EXTRACTED TEXT =
↓

In [1]:
%matplotlib inline
from pathlib import Path
import numpy, scipy, matplotlib.pyplot as plt, sklearn, urllib, IPython.display as ipd
import librosa, librosa.display
import stanford_mir; stanford_mir.init()

Basic Feature Extraction

Somehow, we must extract the characteristics of our audio signal that are most relevant to the problem we are trying to solve. For example, if we want to classify instruments by timbre, we will want features that distinguish sounds by their timbre and not their pitch. If we want to perform pitch detection, we want features that distinguish pitch and not timbre.

This process is known as feature extraction.

Let's begin with twenty audio files: ten kick drum samples, and ten snare drum samples. Each audio file contains one drum hit.

Read and store each signal:

In [2]:
kick_signals = [
    librosa.load(p)[0] for p in Path().glob('audio/drum_samples/train/kick_*.mp3')
]
snare_signals = [
    librosa.load(p)[0] for p in Path().glob('audio/drum_samples/train/snare_*.mp3')
]
In [3]:
len(kick_signals)
Out[3]:
10
In [4]:
len(snare_signals)
Out[4]:
10

Display the kick drum signals:

In [5]:
plt.figure(figsize=(15, 6))
for i, x in enumerate(kick_signals):
    plt.subplot(2, 5, i+1)
    librosa.display.waveplot(x[:10000])
    plt.ylim(-1, 1)

Display the snare drum signals:

In [6]:
plt.figure(figsize=(15, 6))
for i, x in enumerate(snare_signals):
    plt.subplot(2, 5, i+1)
    librosa.display.waveplot(x[:10000])
    plt.ylim(-1, 1)

Constructing a Feature Vector

A feature vector is simply a collection of features. Here is a simple function that constructs a two-dimensional feature vector from a signal:

In [7]:
def extract_features(signal):
    return [
        librosa.feature.zero_crossing_rate(signal)[0, 0],
        librosa.feature.spectral_centroid(signal)[0, 0],
    ]

If we want to aggregate all of the feature vectors among signals in a collection, we can use a list comprehension as follows:

In [8]:
kick_features = numpy.array([extract_features(x) for x in kick_signals])
snare_features = numpy.array([extract_features(x) for x in snare_signals])

Visualize the differences in features by plotting separate histograms for each of the classes:

In [9]:
plt.figure(figsize=(14, 5))
plt.hist(kick_features[:,0], color='b', range=(0, 0.2), alpha=0.5, bins=20)
plt.hist(snare_features[:,0], color='r', range=(0, 0.2), alpha=0.5, bins=20)
plt.legend(('kicks', 'snares'))
plt.xlabel('Zero Crossing Rate')
plt.ylabel('Count')
Out[9]:
Text(0,0.5,'Count')
In [10]:
plt.figure(figsize=(14, 5))
plt.hist(kick_features[:,1], color='b', range=(0, 4000), bins=30, alpha=0.6)

↑

INFORMATION SHOWN =
↓

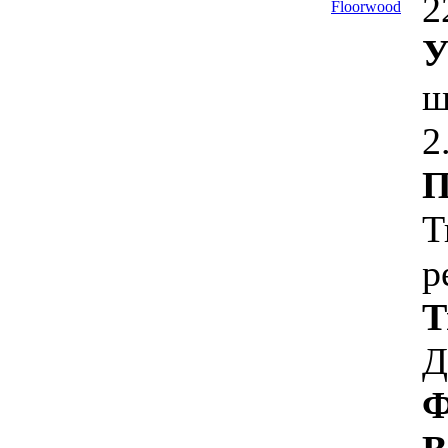
2
У
ш
2
П
Т
р
Т
Д
Ф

↑

LIST OF TASKS =
1) In the feature extraction text, edit the passage that begins at the words "Visualize the differences" and stops after "plt.legend(('kicks', 'snares'))", replacing "histograms" with "bar charts".
2) According to the feature extraction text, how many audio files does the walkthrough begin with, and what kinds of samples are they?

ANSWERS BY ITEM NUMBER =
1)
Visualize the differences in features by plotting separate bar charts for each of the classes:

In [9]:
plt.figure(figsize=(14, 5))
plt.hist(kick_features[:,0], color='b', range=(0, 0.2), alpha=0.5, bins=20)
plt.hist(snare_features[:,0], color='r', range=(0, 0.2), alpha=0.5, bins=20)
plt.legend(('kicks', 'snares'))

2) Twenty audio files: ten kick drum samples and ten snare drum samples.